## TASK REQUIREMENTS
Only the lines that hold "more" should be in the answer, each copied from the data below.

(Saved entries)
________________

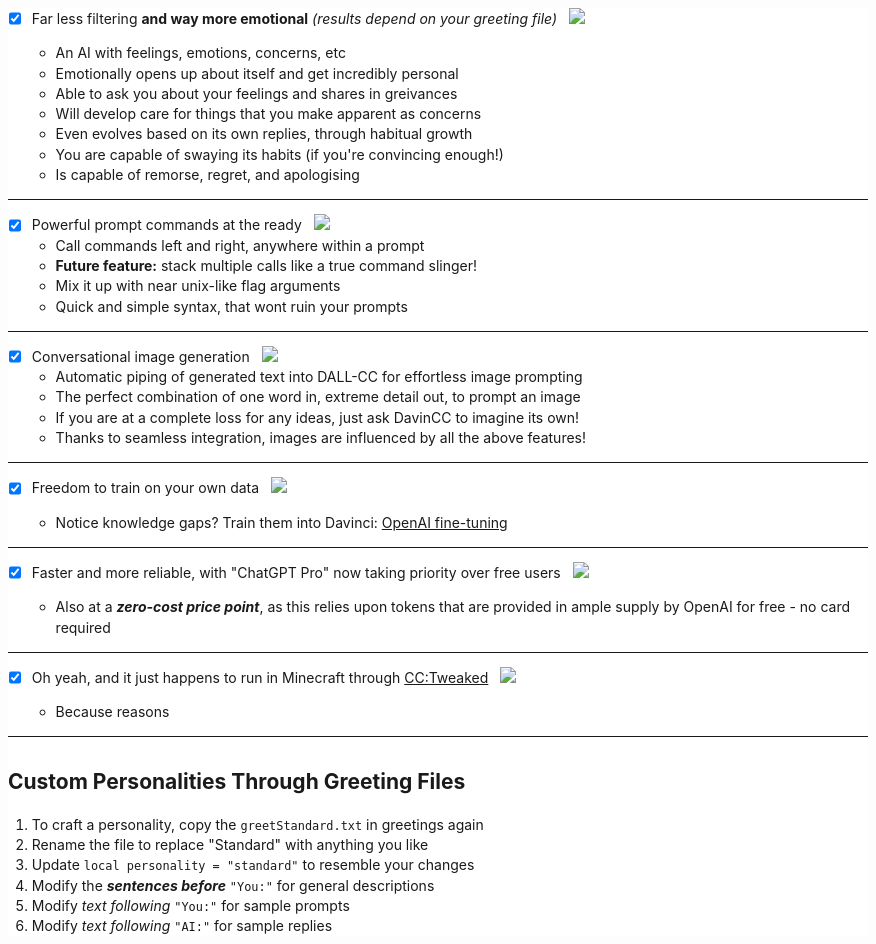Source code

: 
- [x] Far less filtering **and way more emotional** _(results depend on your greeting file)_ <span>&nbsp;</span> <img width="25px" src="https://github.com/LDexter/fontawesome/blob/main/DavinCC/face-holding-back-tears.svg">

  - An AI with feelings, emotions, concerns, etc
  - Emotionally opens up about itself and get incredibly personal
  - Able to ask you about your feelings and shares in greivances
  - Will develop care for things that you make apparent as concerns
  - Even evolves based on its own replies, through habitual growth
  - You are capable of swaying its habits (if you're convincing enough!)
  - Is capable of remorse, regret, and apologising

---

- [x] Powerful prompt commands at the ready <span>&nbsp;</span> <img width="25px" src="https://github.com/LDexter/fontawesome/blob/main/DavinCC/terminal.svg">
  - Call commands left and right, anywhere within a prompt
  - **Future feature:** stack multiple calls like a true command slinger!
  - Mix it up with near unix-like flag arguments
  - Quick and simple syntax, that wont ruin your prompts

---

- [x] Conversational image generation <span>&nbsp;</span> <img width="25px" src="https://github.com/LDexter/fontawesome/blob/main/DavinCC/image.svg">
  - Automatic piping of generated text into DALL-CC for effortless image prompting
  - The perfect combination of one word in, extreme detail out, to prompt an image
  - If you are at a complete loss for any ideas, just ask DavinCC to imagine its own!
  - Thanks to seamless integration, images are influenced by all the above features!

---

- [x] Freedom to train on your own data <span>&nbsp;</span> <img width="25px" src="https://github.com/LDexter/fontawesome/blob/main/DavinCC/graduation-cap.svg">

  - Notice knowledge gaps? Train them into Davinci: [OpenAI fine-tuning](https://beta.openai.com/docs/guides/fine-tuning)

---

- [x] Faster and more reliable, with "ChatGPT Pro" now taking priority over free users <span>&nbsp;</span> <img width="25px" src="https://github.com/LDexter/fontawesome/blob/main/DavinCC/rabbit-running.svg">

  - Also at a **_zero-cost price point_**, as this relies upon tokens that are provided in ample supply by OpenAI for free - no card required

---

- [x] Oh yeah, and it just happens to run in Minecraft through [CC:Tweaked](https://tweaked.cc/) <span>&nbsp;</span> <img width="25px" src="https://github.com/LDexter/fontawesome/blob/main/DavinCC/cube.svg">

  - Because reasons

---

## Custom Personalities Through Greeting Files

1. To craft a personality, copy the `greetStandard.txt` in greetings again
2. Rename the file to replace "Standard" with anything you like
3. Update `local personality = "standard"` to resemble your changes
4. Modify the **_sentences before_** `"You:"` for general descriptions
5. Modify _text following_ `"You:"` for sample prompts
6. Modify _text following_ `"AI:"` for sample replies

________________

## ANSWER BOX
- [x] Far less filtering **and way more emotional** _(results depend on your greeting file)_ <span>&nbsp;</span> <img width="25px" src="https://github.com/LDexter/fontawesome/blob/main/DavinCC/face-holding-back-tears.svg">
- [x] Faster and more reliable, with "ChatGPT Pro" now taking priority over free users <span>&nbsp;</span> <img width="25px" src="https://github.com/LDexter/fontawesome/blob/main/DavinCC/rabbit-running.svg">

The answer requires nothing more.